■ **TASK**: Collect every line of the items below that contains the string "median", treating uppercase and lowercase letters as different.

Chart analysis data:

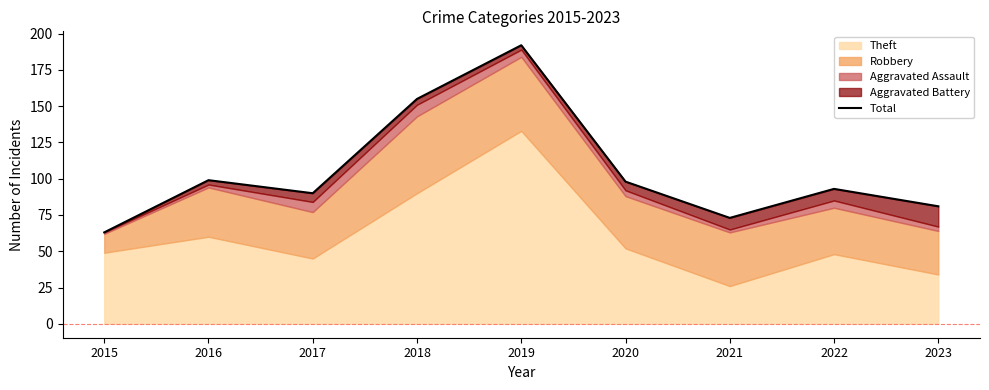

How many interior local valleys (lower than both neighbors) does the data have?

2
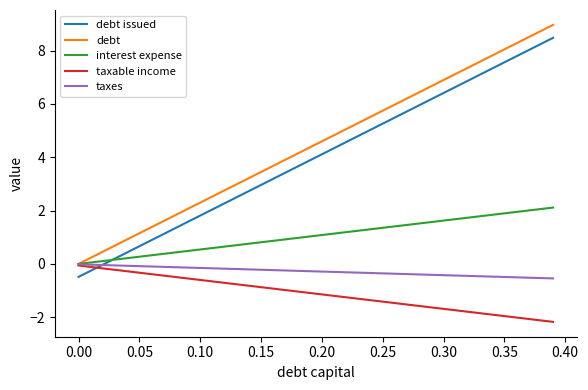

Does the chart have visible grid lines?

No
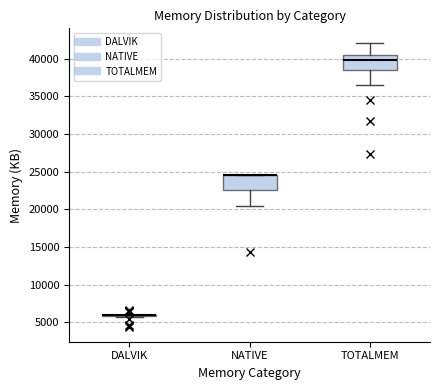

Reading left to right, read every box against the y-axis: the position of its median line, the range the box covers, and the ends of its whiskers. The values are not printed on the chart, so give them approximately, as read against the axis.

DALVIK: box collapsed to a line at 6000, whiskers 5500 to 6000
NATIVE: median 24500 (drawn on the box's upper edge), box 22500 to 24500, whiskers 20500 to 24500
TOTALMEM: median 40000, box 38500 to 40500, whiskers 36500 to 42000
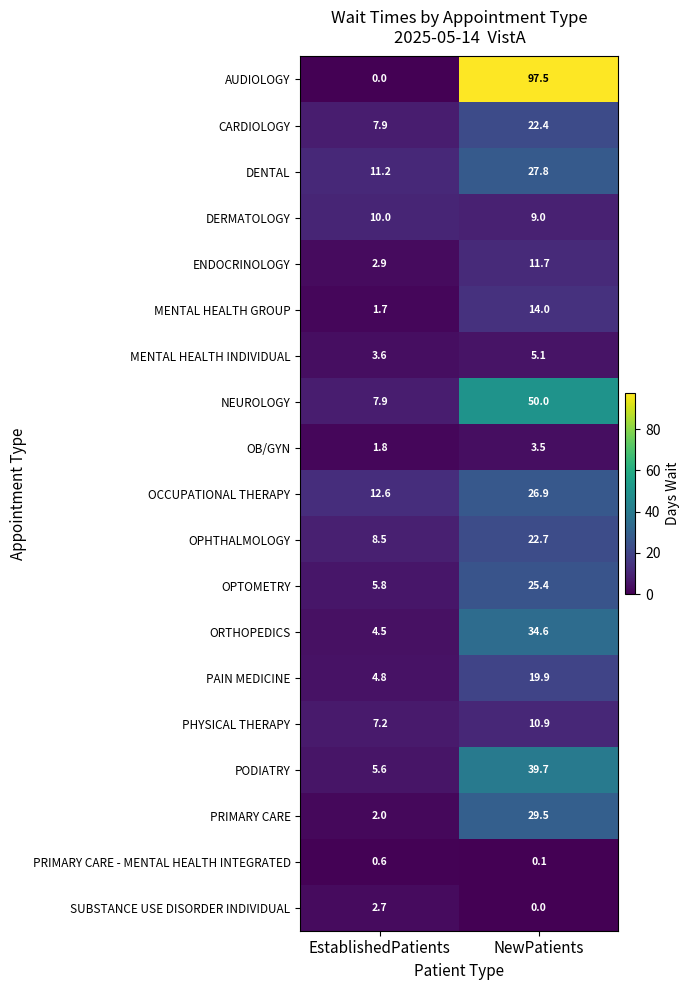

Count the number of data series in this chart.

19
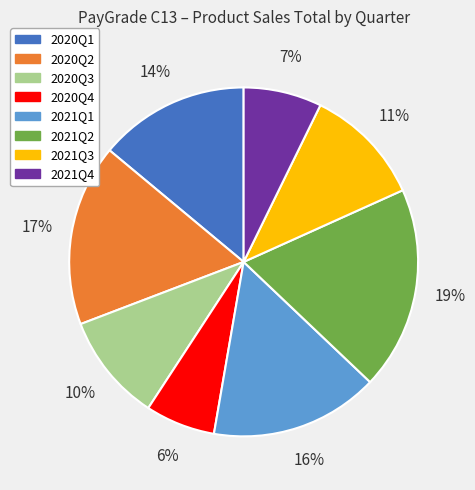

How many slices are in this pie chart?

8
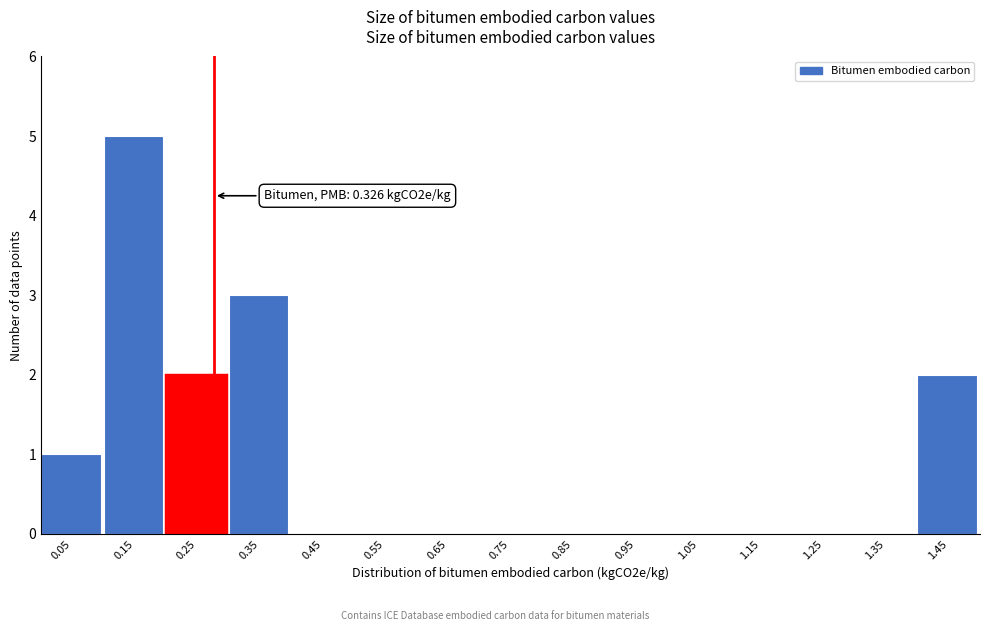

Reading left to right, transcribe all the data shown in this chart.

0.05=1	0.15=5	0.25=2	0.35=3	0.45=0	0.55=0	0.65=0	0.75=0	0.85=0	0.95=0	1.05=0	1.15=0	1.25=0	1.35=0	1.45=2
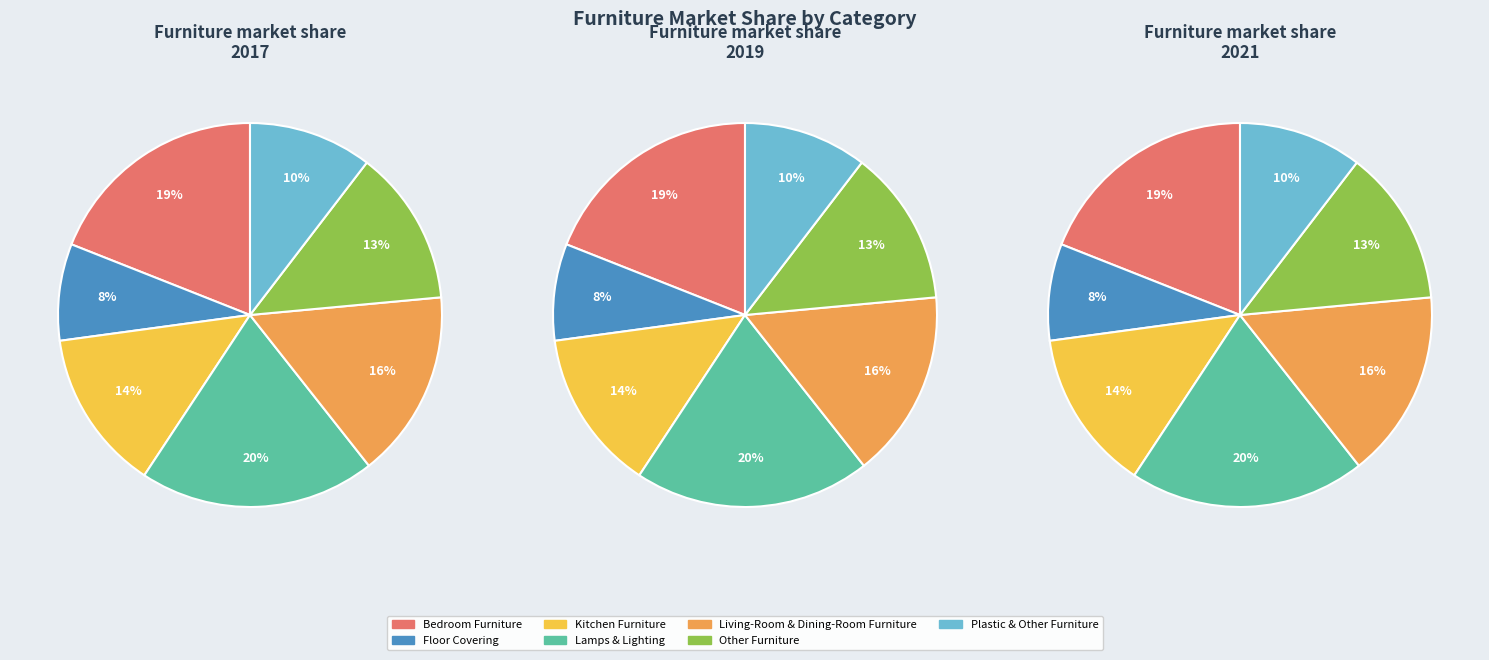

Does any single category account for the majority?

No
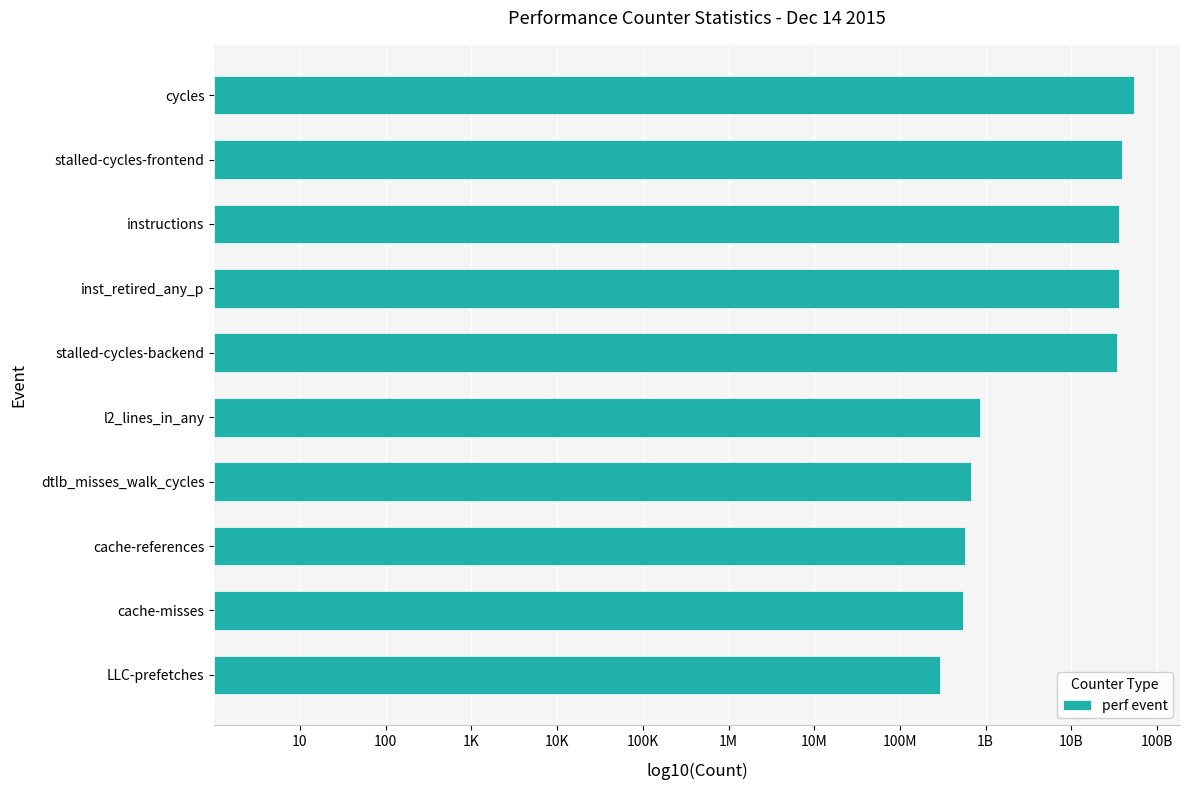

Count the values in the range 8 to 10.

5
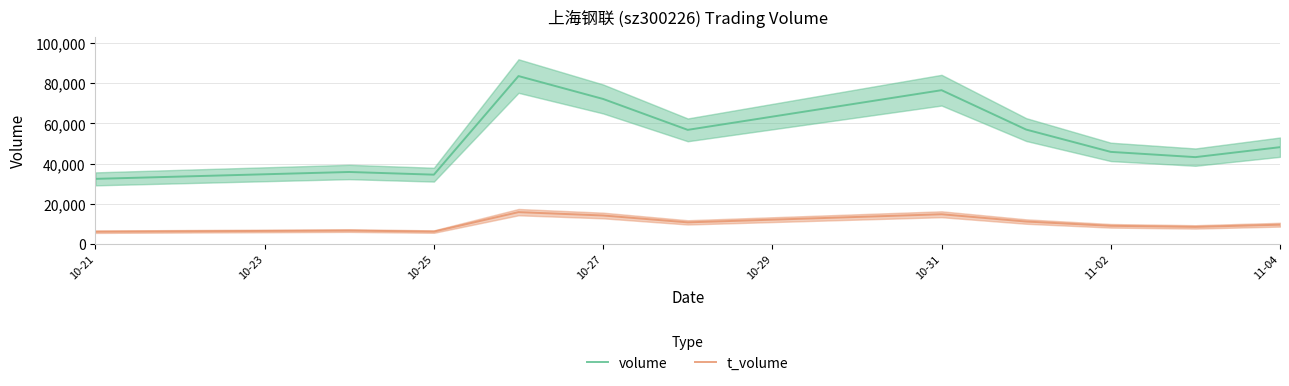

In t_volume, how many points are lower than both neighbors (excluding endpoints)?

3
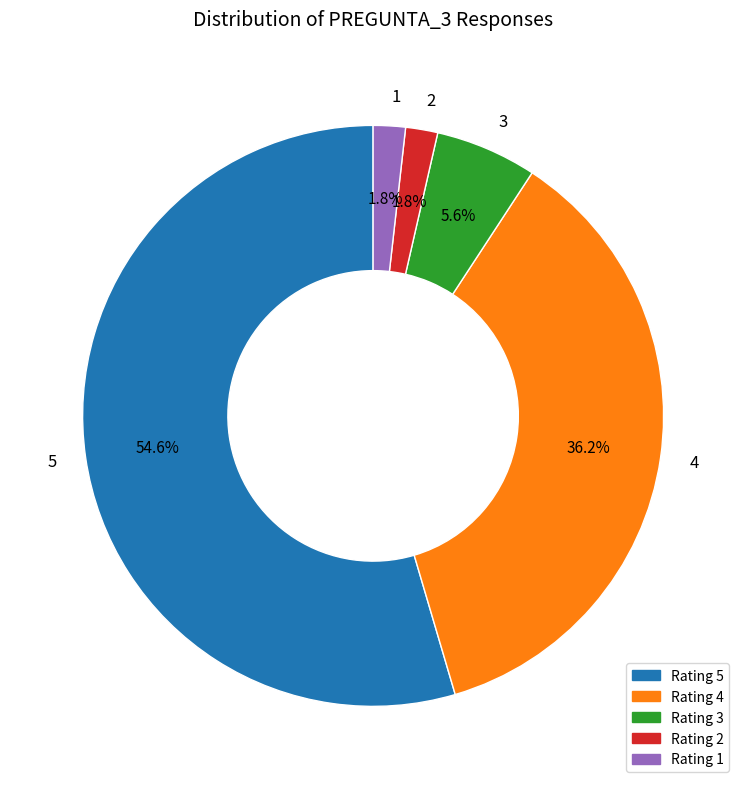

To the nearest percent, what is the difference between the 5 and 3 slice percentages?

49%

■ **TASK RESULT**:
Reading left to right, read every box against the y-axis: the position of its median line, the range the box covers, and the ends of its whiskers. The values are not printed on the chart, so give them approximately, as read against the axis.
NATIVE: median 24500 (drawn on the box's upper edge), box 22500 to 24500, whiskers 20500 to 24500
TOTALMEM: median 40000, box 38500 to 40500, whiskers 36500 to 42000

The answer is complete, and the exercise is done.